Les aliments bio encore plus populaire

En Europe, les ventes de produits biologiques continuent à progresser, même pendant la période de pandémie. Les grandes entreprises de distribution agroalimentaire n’ont pas eu le choix de s’adapter et les aliments bio sont présents partout. Le regain d’intérêt pour l’achat local pendant la période de confinement a également eu un effet positif sur les ventes de produits bio.

Évolution bio europe

Nous devons revoir notre système d’approvisionnement alimentaire

La COVID-19 nous a quand même appris plusieurs chose sur notre système d’approvisionnement alimentaire, dont ses faiblesses et que l’on doit le revoir en partie. Il n’est plus possible de continuer à centraliser certaines opérations, comme l’abattage des animaux dans quelques méga-abattoirs. La fermeture d’un seul de ces abattoirs met en péril l’approvisionnement en viande et déséquilibre tout notre système d’élevage. Résultat? Des comptoirs de viandes vides d’un côté, et des surplus d’animaux vivants d’un autre côté. Il existe pourtant des solutions pour se réapproprier l’abattage régional a peu de frais, éviter de faire voyager les animaux pendant des heures (voir des jours) dans des camions, et retrouver de la viande locale dans nos épiceries. Une des solutions qui commence à prendre de l’ampleur dans quelques pays, et testée dans quelques provinces canadiennes est l’abattoir mobile. Décrié par certain, il fait le bonheur des autres… Et surtout n’essayons pas réinventer la roue, il existe des modèles clé en main tout à fait compatible avec les normes de salubrité les plus sévères et à des prix inférieurs à 500 000 $!

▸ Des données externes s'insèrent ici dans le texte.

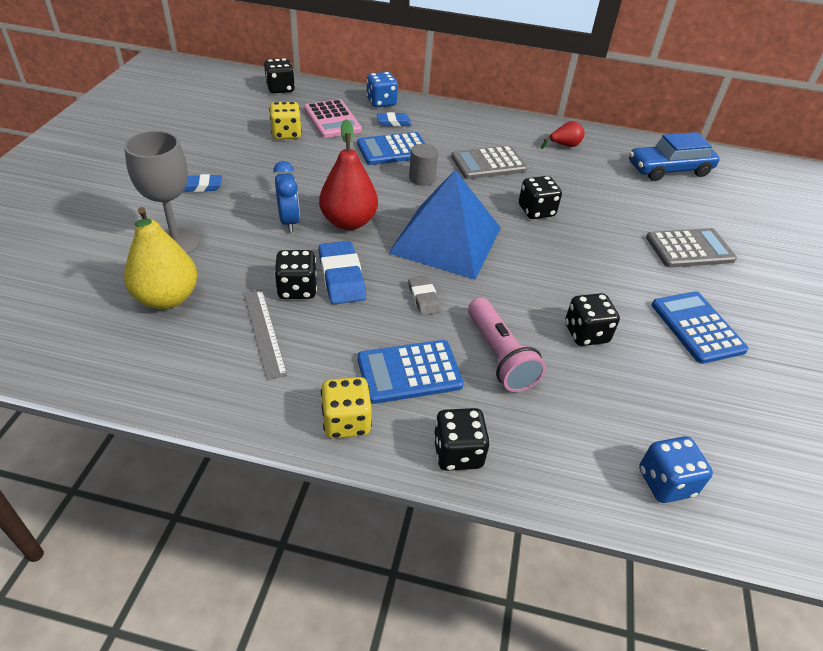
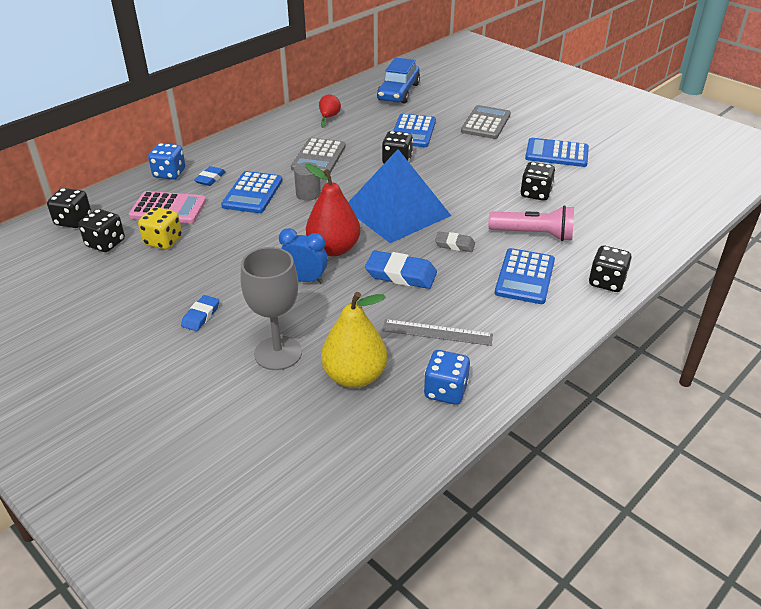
camera: 55 degrees left, 5 degrees down
black dice [274,250,317,299] -> black dice moved to [78,209,125,252]
yellow dice [321,377,372,439] -> none
blue dice [639,436,713,503] -> blue dice moved to [424,350,470,405]
none -> blue calculator [393,114,436,147]

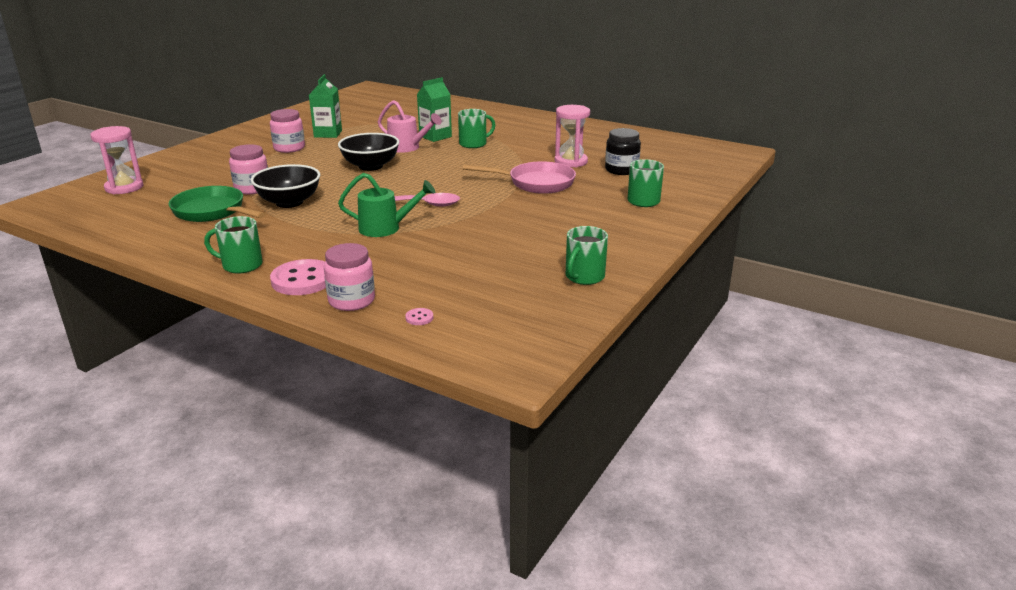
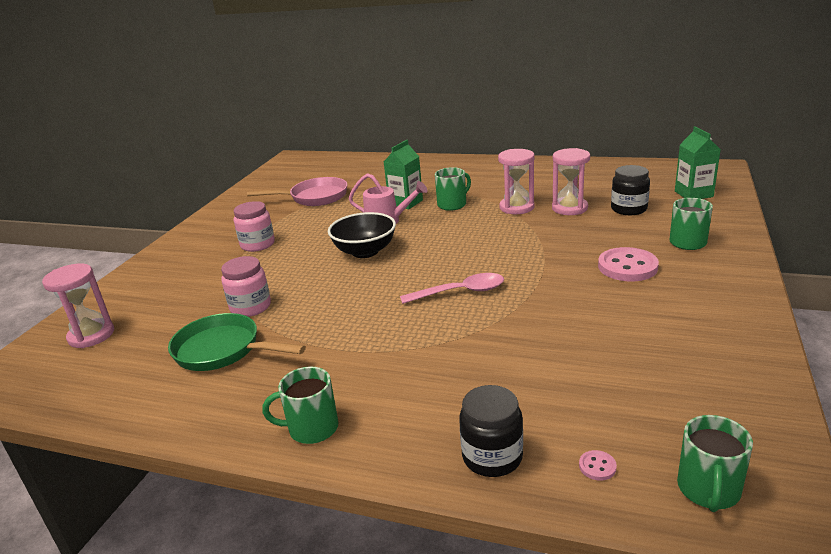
camera: 10 degrees left, 0 degrees up
black bowl [251,164,320,208] -> none
pink button [270,259,326,295] -> pink button moved to [598,247,659,281]
green carton [309,74,342,138] -> green carton moved to [675,126,721,199]
pink jar [324,243,375,311] -> black jar [459,385,523,477]
green watering can [338,173,435,237] -> none
pink pan [463,161,576,194] -> pink pan moved to [247,177,348,206]
green mug [566,226,608,285] -> green mug moved to [677,415,753,512]
none -> pink hourglass [498,149,534,214]

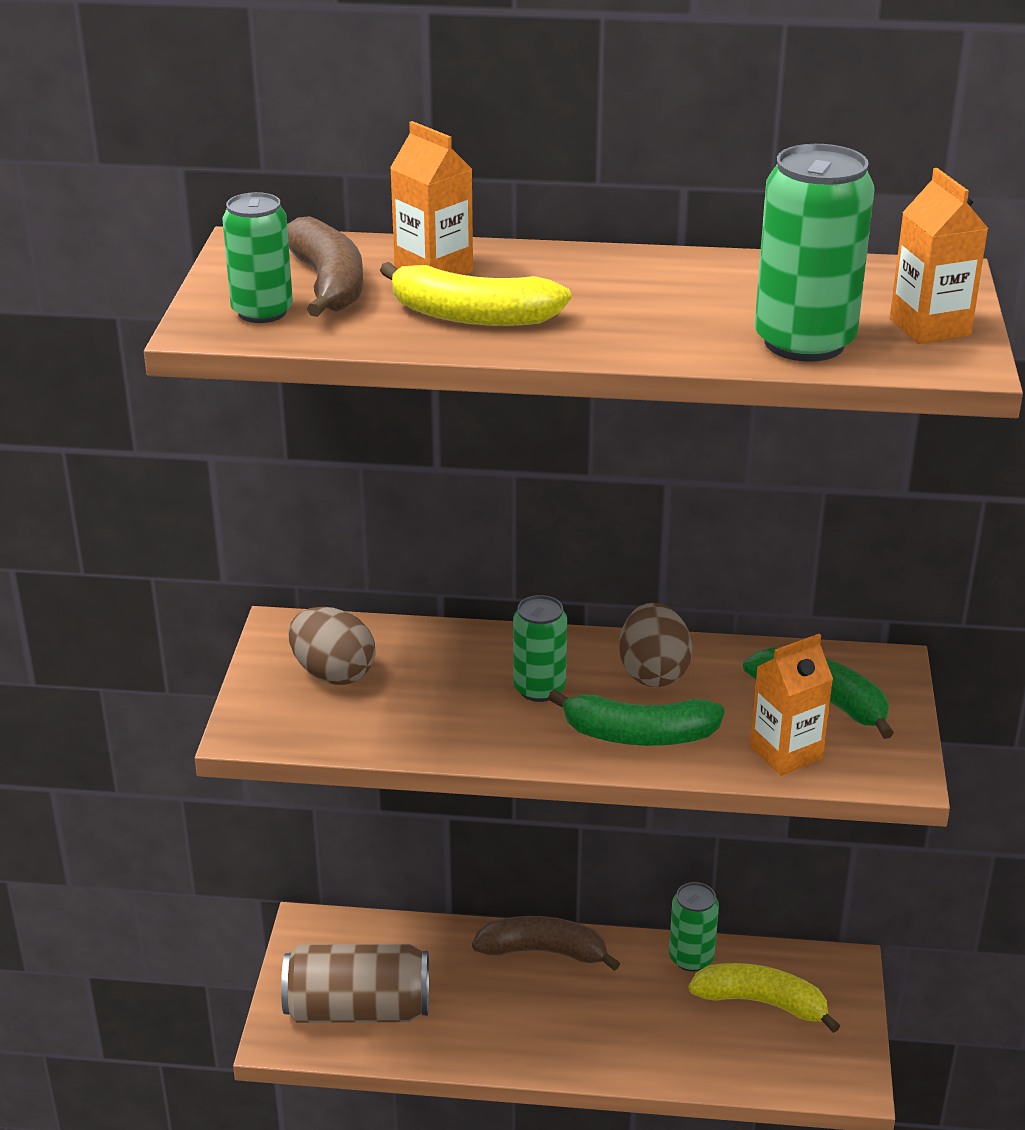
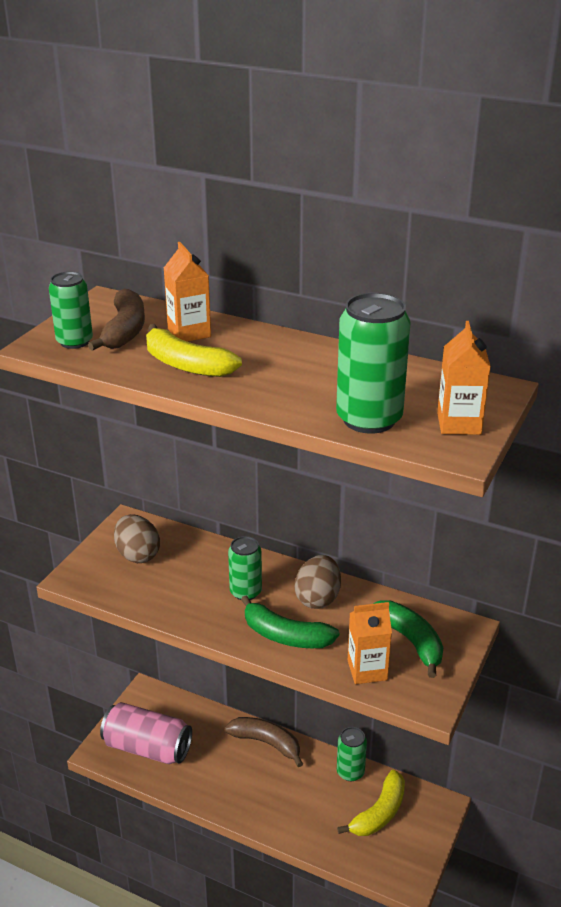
camera: 20 degrees right, 0 degrees up
brown can [281,944,429,1023] -> pink can [100,702,192,764]
yellow banana [689,963,840,1033] -> yellow banana turned 90 degrees clockwise [337,770,405,836]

Les effets positifs de la COVID-19

Tout le monde le reconnaît, ce qui se passe actuellement sur la planète est du jamais vu. C’est un total chamboulement de nos habitudes et ça nous dérange énormément. Les effets négatifs sont nombreux et relégués en continue par tous les médias. Mais pour beaucoup d’entre nous, c’est une prise de conscience qui démontre que notre système économique actuel est malade et qu’il faut retrouver des valeurs plus humaines. Et la beauté de l’être humain, c’est qu’il a une capacité d’adaptation assez rapide. On commence à percevoir les effets positifs de cette crise, surtout en ce qui concerne nos habitudes d’achat alimentaire. Une nouvelle preuve, cet engouement pour la viande locale en Alberta, alors que c’est la province réputée pour ses grands élevages intensifs et ses grandes usines d’abattage et de transformation de la viande. Maintenant, les petits éleveurs et transformateurs de viande ont de la difficulté à répondre à la demande!